● **Exercise objective**
Restate each of the lines given below, word for word.

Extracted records
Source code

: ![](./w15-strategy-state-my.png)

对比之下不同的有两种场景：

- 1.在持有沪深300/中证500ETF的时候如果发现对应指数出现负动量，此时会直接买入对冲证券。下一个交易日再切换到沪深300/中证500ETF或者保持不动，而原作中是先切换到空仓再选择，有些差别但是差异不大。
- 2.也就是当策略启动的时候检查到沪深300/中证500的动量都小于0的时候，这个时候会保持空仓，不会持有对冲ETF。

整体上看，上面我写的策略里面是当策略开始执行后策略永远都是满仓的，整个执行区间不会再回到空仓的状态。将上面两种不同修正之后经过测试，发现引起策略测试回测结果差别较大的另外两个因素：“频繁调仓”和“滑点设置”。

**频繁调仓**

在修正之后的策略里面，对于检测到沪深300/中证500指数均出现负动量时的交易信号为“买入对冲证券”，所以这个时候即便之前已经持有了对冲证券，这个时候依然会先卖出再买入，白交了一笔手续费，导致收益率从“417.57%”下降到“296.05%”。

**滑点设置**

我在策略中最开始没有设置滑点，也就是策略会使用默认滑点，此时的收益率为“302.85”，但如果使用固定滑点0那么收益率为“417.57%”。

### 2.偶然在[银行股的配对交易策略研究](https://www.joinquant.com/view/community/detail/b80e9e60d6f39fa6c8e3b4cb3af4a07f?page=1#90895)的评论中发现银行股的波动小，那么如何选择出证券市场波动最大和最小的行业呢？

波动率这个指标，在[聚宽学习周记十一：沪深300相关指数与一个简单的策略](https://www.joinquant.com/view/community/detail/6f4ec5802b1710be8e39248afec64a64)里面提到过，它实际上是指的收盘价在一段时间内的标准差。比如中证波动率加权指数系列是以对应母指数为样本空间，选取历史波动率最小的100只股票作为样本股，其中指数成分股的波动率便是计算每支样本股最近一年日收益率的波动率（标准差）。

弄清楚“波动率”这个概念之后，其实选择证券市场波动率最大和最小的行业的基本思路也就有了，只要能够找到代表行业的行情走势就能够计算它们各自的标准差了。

● **Exercise response**
Source code

: ![](./w15-strategy-state-my.png)

对比之下不同的有两种场景：

- 1.在持有沪深300/中证500ETF的时候如果发现对应指数出现负动量，此时会直接买入对冲证券。下一个交易日再切换到沪深300/中证500ETF或者保持不动，而原作中是先切换到空仓再选择，有些差别但是差异不大。
- 2.也就是当策略启动的时候检查到沪深300/中证500的动量都小于0的时候，这个时候会保持空仓，不会持有对冲ETF。

整体上看，上面我写的策略里面是当策略开始执行后策略永远都是满仓的，整个执行区间不会再回到空仓的状态。将上面两种不同修正之后经过测试，发现引起策略测试回测结果差别较大的另外两个因素：“频繁调仓”和“滑点设置”。

**频繁调仓**

在修正之后的策略里面，对于检测到沪深300/中证500指数均出现负动量时的交易信号为“买入对冲证券”，所以这个时候即便之前已经持有了对冲证券，这个时候依然会先卖出再买入，白交了一笔手续费，导致收益率从“417.57%”下降到“296.05%”。

**滑点设置**

我在策略中最开始没有设置滑点，也就是策略会使用默认滑点，此时的收益率为“302.85”，但如果使用固定滑点0那么收益率为“417.57%”。

### 2.偶然在[银行股的配对交易策略研究](https://www.joinquant.com/view/community/detail/b80e9e60d6f39fa6c8e3b4cb3af4a07f?page=1#90895)的评论中发现银行股的波动小，那么如何选择出证券市场波动最大和最小的行业呢？

波动率这个指标，在[聚宽学习周记十一：沪深300相关指数与一个简单的策略](https://www.joinquant.com/view/community/detail/6f4ec5802b1710be8e39248afec64a64)里面提到过，它实际上是指的收盘价在一段时间内的标准差。比如中证波动率加权指数系列是以对应母指数为样本空间，选取历史波动率最小的100只股票作为样本股，其中指数成分股的波动率便是计算每支样本股最近一年日收益率的波动率（标准差）。

弄清楚“波动率”这个概念之后，其实选择证券市场波动率最大和最小的行业的基本思路也就有了，只要能够找到代表行业的行情走势就能够计算它们各自的标准差了。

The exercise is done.